Starting Up in the Worst of Times

By Todd R. G. Hill | February 23, 2010
Opening-on the verge of closing. Some batches are good. Some batches go awry. Some go terribly awry. When we started, there was a federal credit in place. Now, there is not. There are decisions to be made: change the business form to raise more capital, or maintain the cooperative to stay true to the spirit of community-based energy production.

Our scheduled February grand opening of Promethean Biofuels Cooperative Corp. is just around the corner. We have invited a slew of city, state and federal officials, plus the local media and press to attend our symbolic ribbon-cutting ceremony and invitational for the community to participate in making an on-spec batch of biodiesel. Finishing the construction of a plant and planning a grand opening both seem to me to verge on the miraculous in a time like this. Our days are long, and the tasks needing attention seem endless.

Promethean is a formal cooperative centrally located in Temecula, Calif., between Los Angeles and San Diego. The past 14 months have been spent designing, building and permitting our community-scale biodiesel plant. Although initially the idea was to produce a 3 MMgy plant, certain logistic and technical realities limit production of the as-built system to about 1.2 MMgy. The plant is multi-feedstock, with the ability to pretreat a wide range of virgin and used vegetable oils.

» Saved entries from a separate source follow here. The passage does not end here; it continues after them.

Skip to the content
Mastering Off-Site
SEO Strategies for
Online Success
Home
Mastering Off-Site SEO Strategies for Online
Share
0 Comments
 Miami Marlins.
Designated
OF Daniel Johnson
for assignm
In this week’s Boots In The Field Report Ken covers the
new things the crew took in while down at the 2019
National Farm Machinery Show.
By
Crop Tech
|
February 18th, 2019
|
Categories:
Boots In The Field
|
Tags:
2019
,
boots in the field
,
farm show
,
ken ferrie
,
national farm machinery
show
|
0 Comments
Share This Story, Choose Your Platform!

Since we focus on lower quality used kitchen oils and the occasional batch of animal fat, we have to process much more oil than 1.2 MMgy to make that much biodiesel. So far we haven't come close to producing an amount that would even put us on the trajectory of meeting our nameplate production targets. Like many producers, we are trying to change that in a time when a majority of producers are idle, waiting for the termination of an asset sale or the reinstatement of a tax credit.
Promethean is not feeling the effects of the lack of a tax credit yet; when I first wrote the cooperative's business plan, I felt it was better not to include it. I wanted to build something based fully on the fundamentals, and realized early on that the existence of the credit worked to assist feedstock suppliers and not necessarily the producer. In fact, it can be argued that that was the purpose of the credit all along; it assists in providing a floor to those who grow, manufacture, or in some other way supply feedstock to our beloved and beleaguered industry.

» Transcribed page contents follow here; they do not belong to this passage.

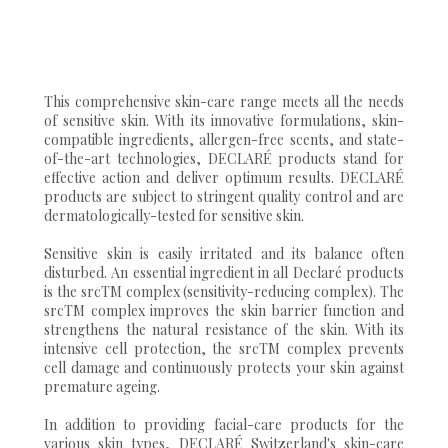
This comprehensive skin-care range meets all the needs
of sensitive skin. With its innovative formulations, skin-
compatible ingredients, allergen-free scents, and state-
of-the-art technologies, DECLARÉ products stand for
effective action and deliver optimum results. DECLARÉ
products are subject to stringent quality control and are
dermatologically-tested for sensitive skin.
Sensitive skin is easily irritated and its balance often
disturbed. An essential ingredient in all Declaré products
is the srcTM complex (sensitivity-reducing complex). The
srcTM complex improves the skin barrier function and
strengthens the natural resistance of the skin. With its
intensive cell protection, the srcTM complex prevents
cell damage and continuously protects your skin against
premature ageing.
In addition to providing facial-care products for the
various skin types, DECLARÉ Switzerland's skin-care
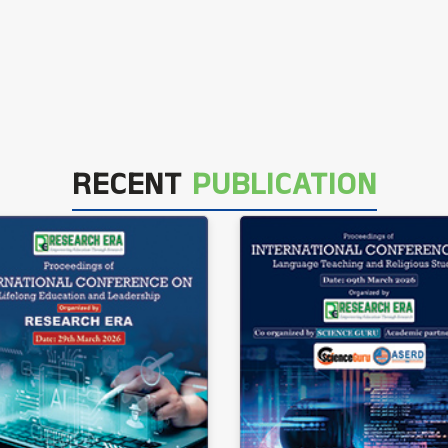
RECENT
PUBLICATION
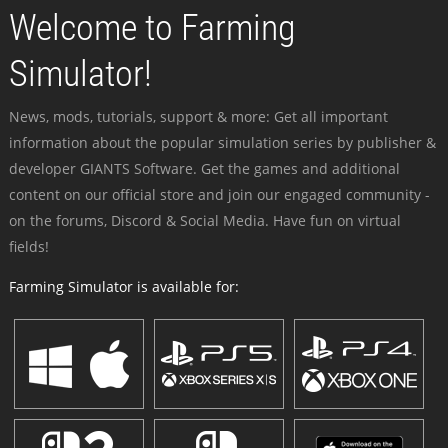
Welcome to Farming
Simulator!
News, mods, tutorials, support & more: Get all important
information about the popular simulation series by publisher &
developer GIANTS Software. Get the games and additional
content on our official store and join our engaged community -
on the forums, Discord & Social Media. Have fun on virtual
fields!
Farming Simulator is available for:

Nevertheless, some might say that for someone who is concerned purely with the fundamentals, I chose the wrong state to start a biodiesel cooperative in. Although I firmly believe that California is the most environmentally aggressive state in the union, it is not particularly biodiesel friendly. In fact, it is against the law for municipalites and small fleet owners in our region of Southern California to purchase diesel buses and trucks, even if they are purchasing a replacement vehicle.

I realize the credit was a blender, not a producer or feedstock supplier credit. Some might feel this system worked flawlessly, allowing for something akin to the infamous "trickle down effect" where money theoretically flows from the top to the bottom of an industry, passing through many hands, lingering long enough to benefit every participant.

My personal experience is that trickle-down economics simply do not apply. The majority of the money we have spent has gone towards contractors, employees and suppliers. The credit, ostensibly set up to allow for us to produce biodiesel profitably at competitive pricepoint compared to conventional diesel, may have in part led us to the condition of the industry that exists today, with plant capacities overbuilt in a market where access and availabilty of feedstock is seriously constrained. Lest we forget, even prior to the expiration of the credit, the majority of plants stood idle.
I cannot speak for the industry as a whole, but I believe the few that may have been happy with the credit were far outnumbered by those longing for something that offered investor certainty in the form of a fixed and longer timeframe.
Speaking solely for myself, I prefer the opportunity presented by Renewable Identification Number credits, and I look forward to the implementation of RFS2.

All things being equal, I believe those who can suffer through this dark period and survive will arise leaner, faster and stronger. We will be ready to take hold of all the opportunities a growing marketplace, rising from its bottom, has to offer. Those opportunities will include plants transferred to new owners for pennies on the dollar, lower cost production technologies, lobbying for stability in the credit structure, and states creating their own policies in support of biofuels.The last year has been a trying time. It may be the worst of times for our industry, but I hope in hindsight it is the best of times for starting up. Good luck to us all.